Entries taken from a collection
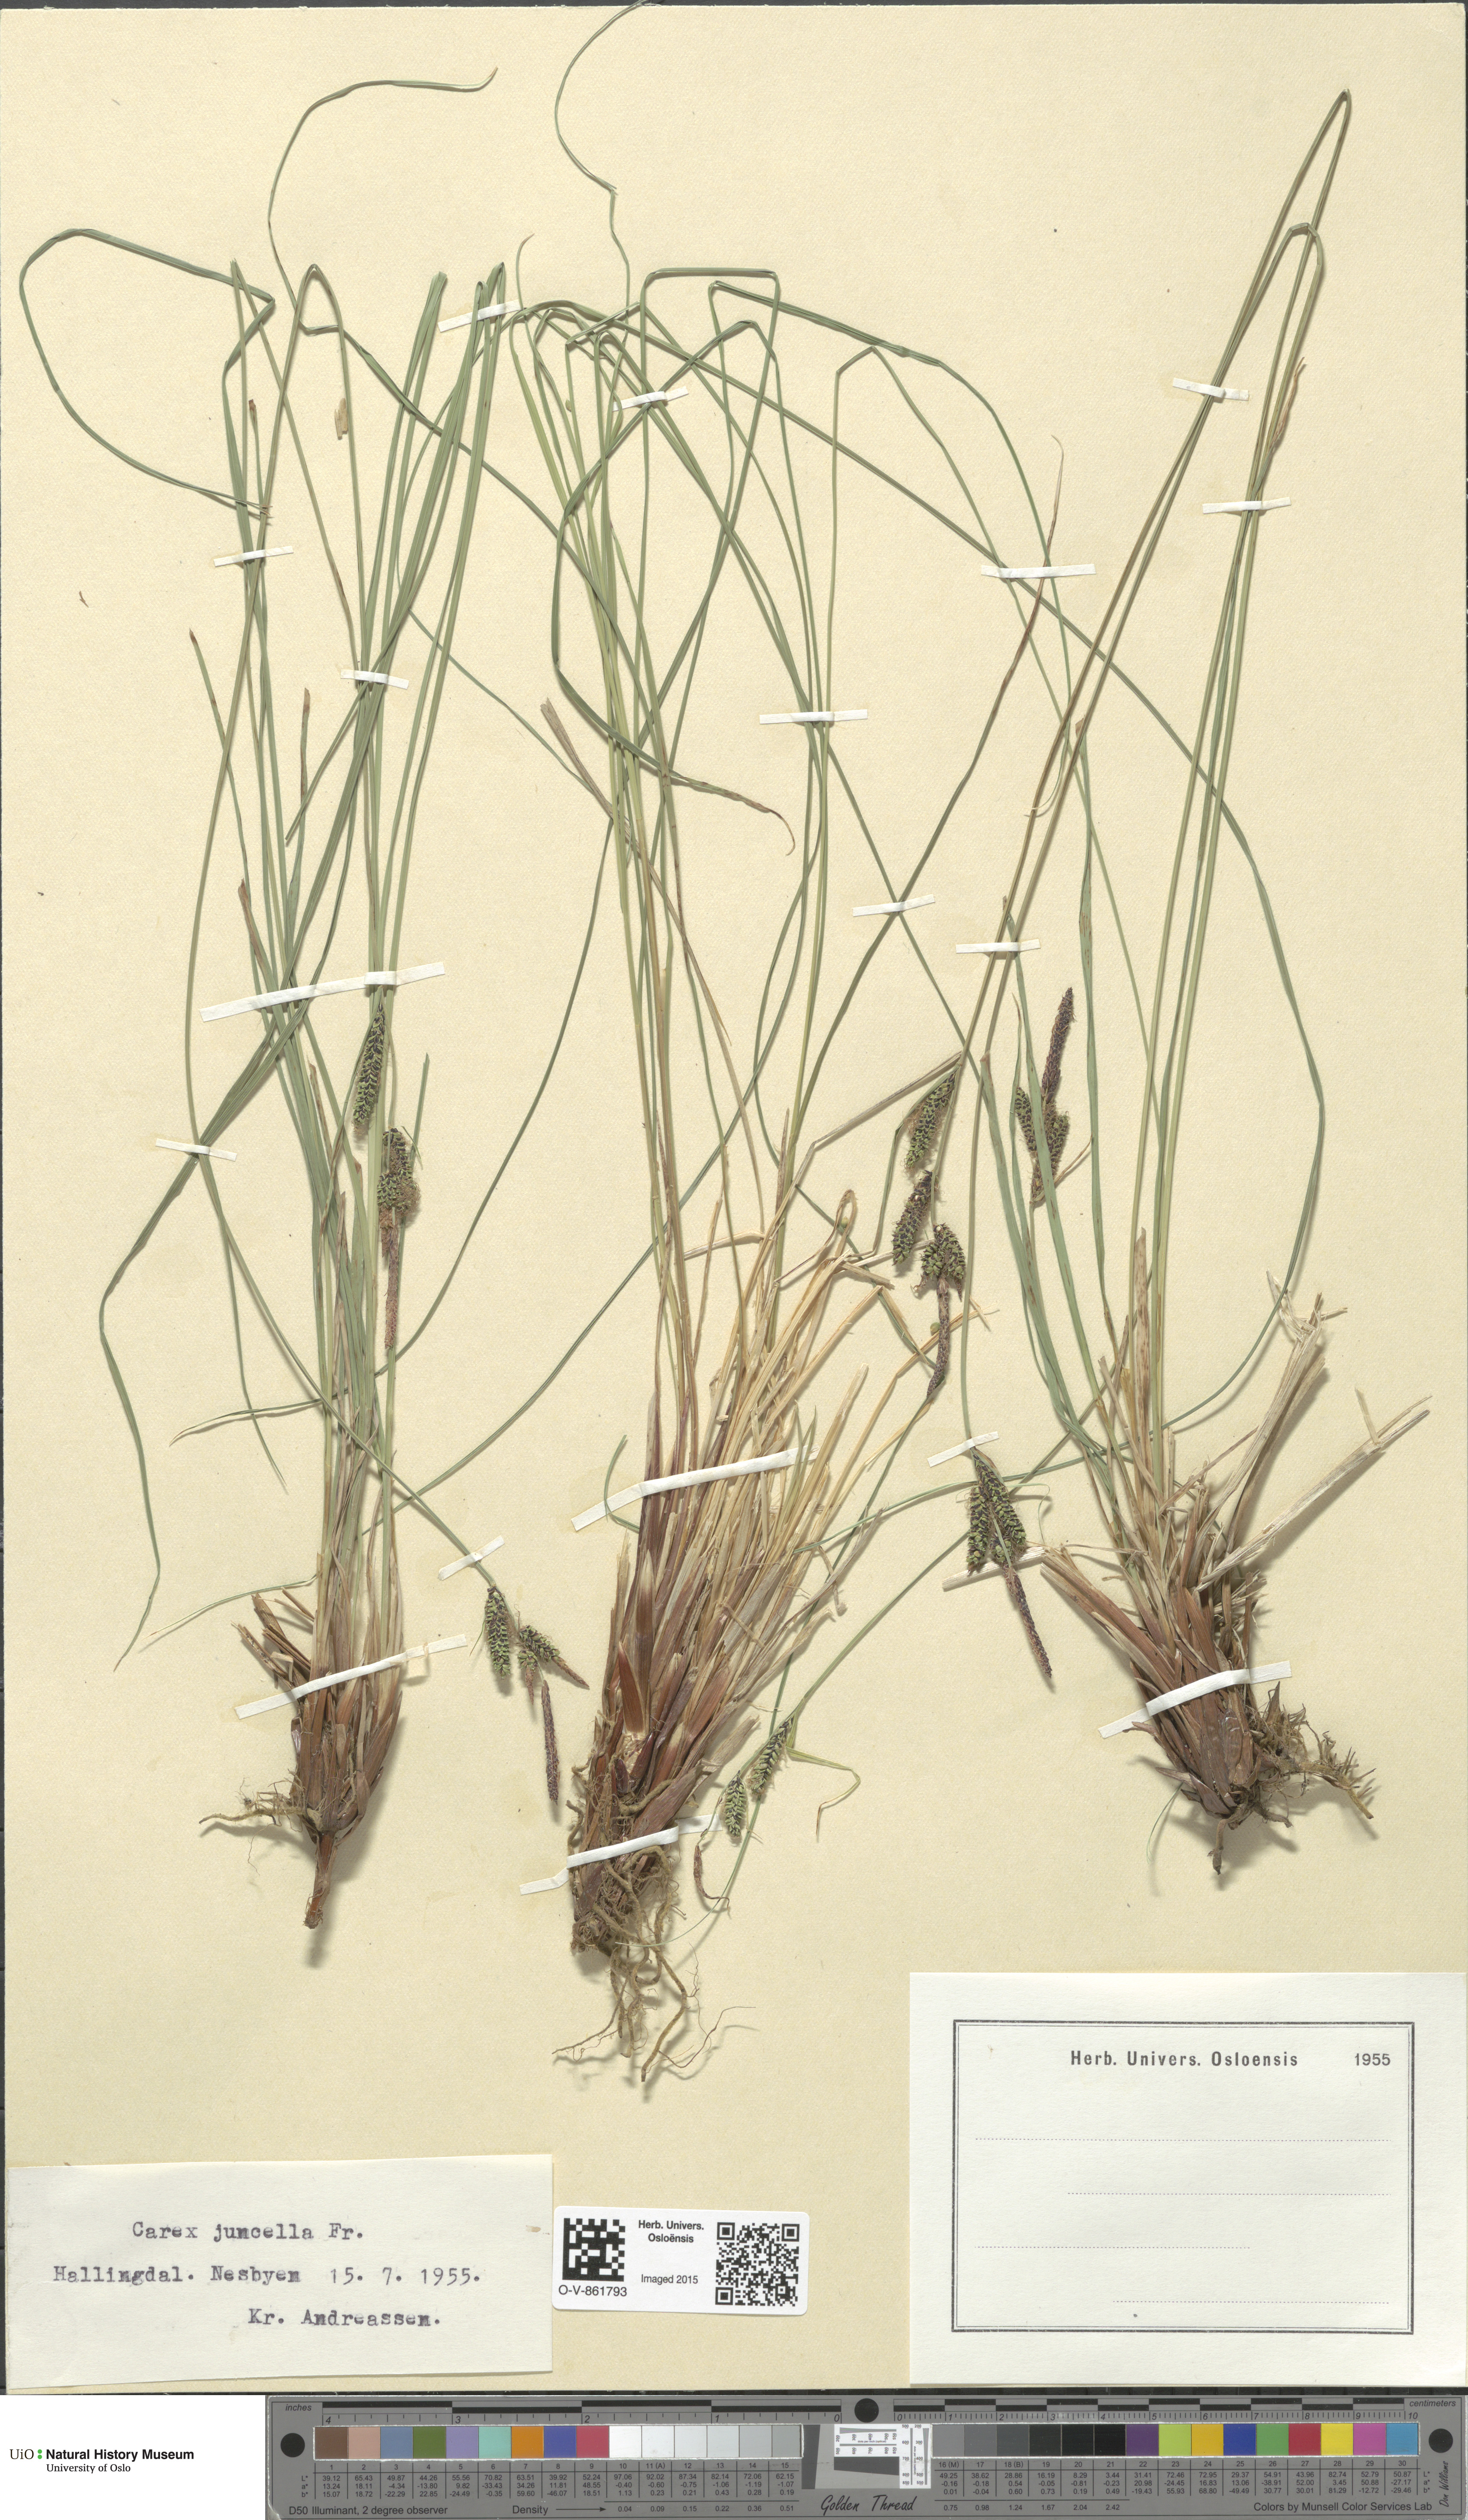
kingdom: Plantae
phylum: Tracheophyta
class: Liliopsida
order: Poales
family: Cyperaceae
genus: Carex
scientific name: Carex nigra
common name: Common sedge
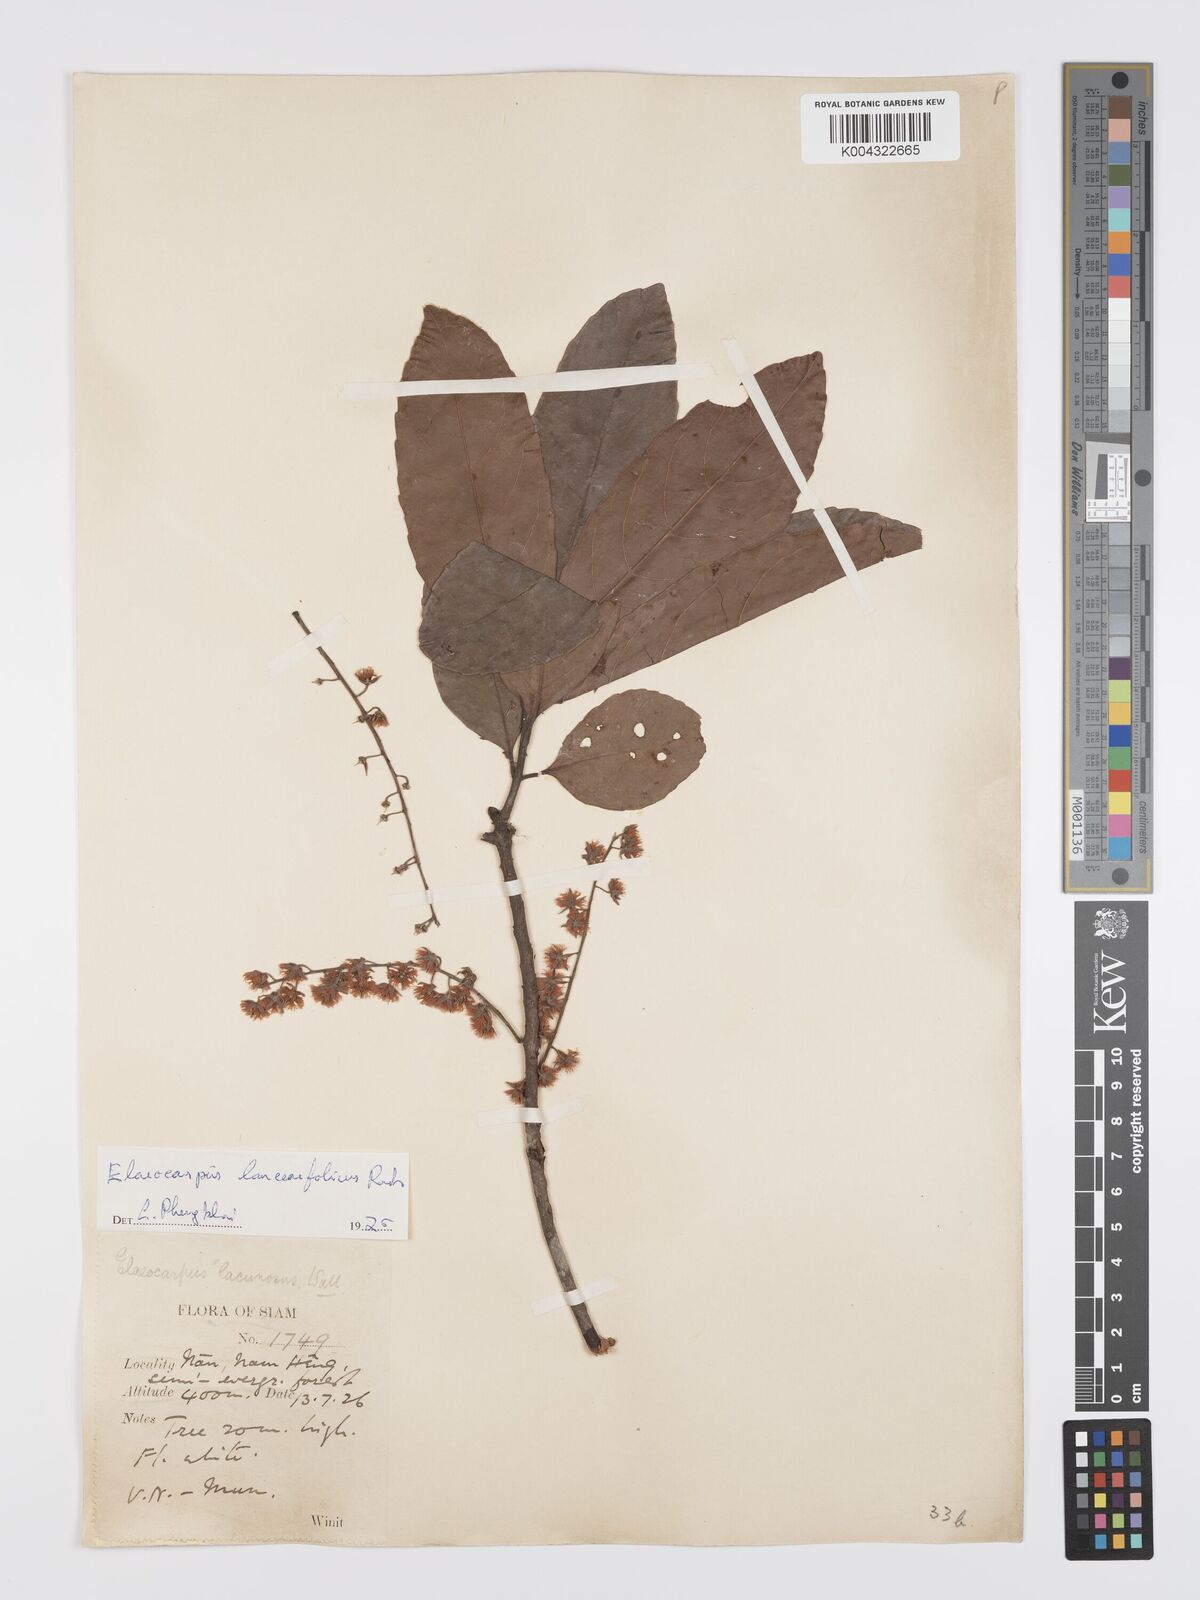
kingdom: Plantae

To do
Rewrite all of the material above, replacing "common name" with "vernacular name" and leaving everything else unchanged. Omit the pictures from your answer.

Result
kingdom: Plantae
phylum: Tracheophyta
class: Liliopsida
order: Poales
family: Cyperaceae
genus: Carex
scientific name: Carex nigra
vernacular name: Common sedge
kingdom: Plantae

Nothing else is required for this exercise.